If you check the logs of Spring Boot Console, you will see that no CacheLogger notifications are there. Nor the “calculating…..” message is there.

We will now evict the data from the Cache:

curl http://localhost:8080/authors/evict

Now if you try accessing again the key ‘9’, it will require again a Calculation.

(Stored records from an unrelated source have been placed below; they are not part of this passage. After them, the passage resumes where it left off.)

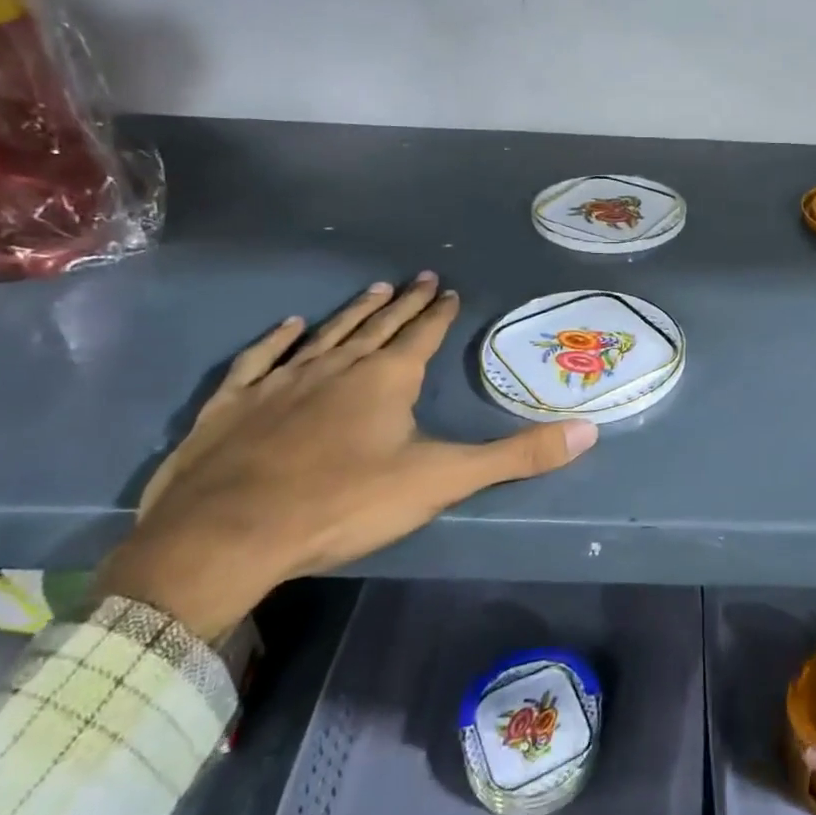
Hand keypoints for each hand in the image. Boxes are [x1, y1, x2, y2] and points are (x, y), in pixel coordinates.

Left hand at [95, 275, 597, 640]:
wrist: (226, 536)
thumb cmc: (343, 503)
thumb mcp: (442, 481)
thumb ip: (516, 456)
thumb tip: (589, 431)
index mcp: (387, 379)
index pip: (422, 334)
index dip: (440, 313)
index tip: (450, 290)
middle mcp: (337, 366)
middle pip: (379, 325)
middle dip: (405, 302)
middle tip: (420, 277)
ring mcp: (280, 381)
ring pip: (326, 333)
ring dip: (353, 311)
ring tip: (374, 289)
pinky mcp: (233, 403)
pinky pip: (260, 358)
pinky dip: (277, 339)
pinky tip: (288, 325)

Much the same way, if you wait for 30 seconds, the item will be evicted from the Cache:

2021-10-04 16:53:54.324  INFO 23188 --- [e [_default_]-1] com.sample.config.CacheLogger            : Key: 9 | EventType: EXPIRED | Old value: 362880 | New value: null
calculating...
2021-10-04 16:53:54.325  INFO 23188 --- [e [_default_]-1] com.sample.config.CacheLogger            : Key: 9 | EventType: CREATED | Old value: null | New value: 362880

Using Conditional Caching

Caching annotations can include conditions as well. Consider, for example, we want to store in Cache only calculation which are really expensive. So, factorial numbers with a basis greater than 10.

Here is how to set it in the @CachePut:

@CachePut(value = "numbers", condition="#id>10")
public Long update(Long id) {
	return calculateFactorial(id);
}

In the above example, keys which are not larger than 10 will not go in the Cache.

Much the same way, we can make our Cache eviction more granular. For example, we can choose to delete just a single item:

@CacheEvict(value = "numbers", key = "#id")
public void delete(long id) {
 System.out.println("Cache evicted");
}

Conclusion

In this tutorial we have covered the basics of Eh Cache and how to integrate it with a Spring Boot application to store and fetch data from a Cache.